The Law of Unintended Consequences: Why Resort to Quarantine Could Actually Endanger Public Health
Even if one believes that people carrying contagious diseases pose a criminal threat that the government should address, the decision to quarantine may not be the wisest route to safety. In attempts to contain a disease, it is crucial to consider the incentives that a quarantine approach puts in place.
When a person (with access to health care) feels sick, he ordinarily views a medical consultation as a potential avenue to wellness. If, however, the patient knows that physicians are prepared to have their patients locked up in quarantine after diagnosis, he might reconsider a visit to the doctor.
Under the law of unintended consequences, criminalization of a social problem places a premium on the target's ability to evade law enforcement. The resulting challenges can sometimes dwarf those associated with the social problem itself.
During the Prohibition Era, for example, the demands of people who desperately wanted to drink alcohol gave rise to eager suppliers equipped with assassins, money-laundering operations, systems of organized bribery and extortion, and other tactics to protect illicit business from the government.
One could make similar observations about the arrest and prosecution of pregnant drug-users in modern times. If a pregnant woman abuses substances and wants to stop, then treating her as a criminal will likely frustrate the connection that she might otherwise seek to forge with medical personnel. Such a connection, in turn, could be highly beneficial to the health of the developing baby.

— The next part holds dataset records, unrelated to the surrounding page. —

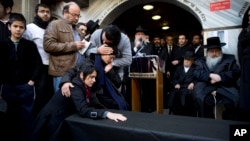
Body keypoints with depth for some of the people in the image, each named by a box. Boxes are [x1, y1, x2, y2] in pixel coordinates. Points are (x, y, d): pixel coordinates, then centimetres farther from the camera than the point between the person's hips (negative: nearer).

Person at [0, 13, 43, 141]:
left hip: (26, 87, -1)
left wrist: (32, 80, -6)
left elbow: (38, 63, -1)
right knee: (12, 116, 13)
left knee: (27, 117, 8)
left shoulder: (30, 45, 0)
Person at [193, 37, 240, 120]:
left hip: (225, 87, 1)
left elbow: (235, 72, 4)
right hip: (207, 87, 0)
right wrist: (210, 75, -15)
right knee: (199, 99, -30)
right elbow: (197, 74, 3)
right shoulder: (201, 61, 22)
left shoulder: (229, 58, 21)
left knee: (234, 99, -28)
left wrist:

Recognition of such consequences might help explain the unusual unity of pro-life and pro-choice groups in expressing outrage at a policy carried out in South Carolina. Under the policy, hospitals drug-tested pregnant women and turned over positive results to the police. The Supreme Court eventually held the policy unconstitutional (in the absence of patient consent) in Ferguson v. City of Charleston.
Why Quarantine Is Especially Risky for Resistant TB
For a patient carrying resistant TB, the harm resulting from effectively criminalizing his status could be especially great. That is because a person experiencing symptoms of TB will not know, prior to seeing a doctor, whether his sickness is responsive to antibiotics.
Assume that a given person's infection is treatable. If he chooses not to see a doctor, for fear of being quarantined, then he will continue walking around, suffering needlessly and spreading infection wherever he goes. Others could make similar decisions regarding treatment, thereby generating an epidemic that never had to be. Alternatively, the patient - or one of the people whom he has exposed to TB - might get his hands on antibiotics from a non-medical source. In the absence of supervision, the patient might stop taking the medicine as soon as his symptoms subside. This is a recipe for breeding resistant strains.
In the absence of a quarantine policy, TB patients may be more likely to have their infections diagnosed and treated properly. Such diagnosis and treatment represent the best way to avoid the disease's mutation into resistant strains as well as its spread. That is perhaps why many doctors working in disease control are reluctant to order a person confined to a hospital (or jail cell), except as a very last resort. When society makes access to medical care extremely costly - whether in terms of money or liberty - it runs the risk of ultimately paying the greatest price itself.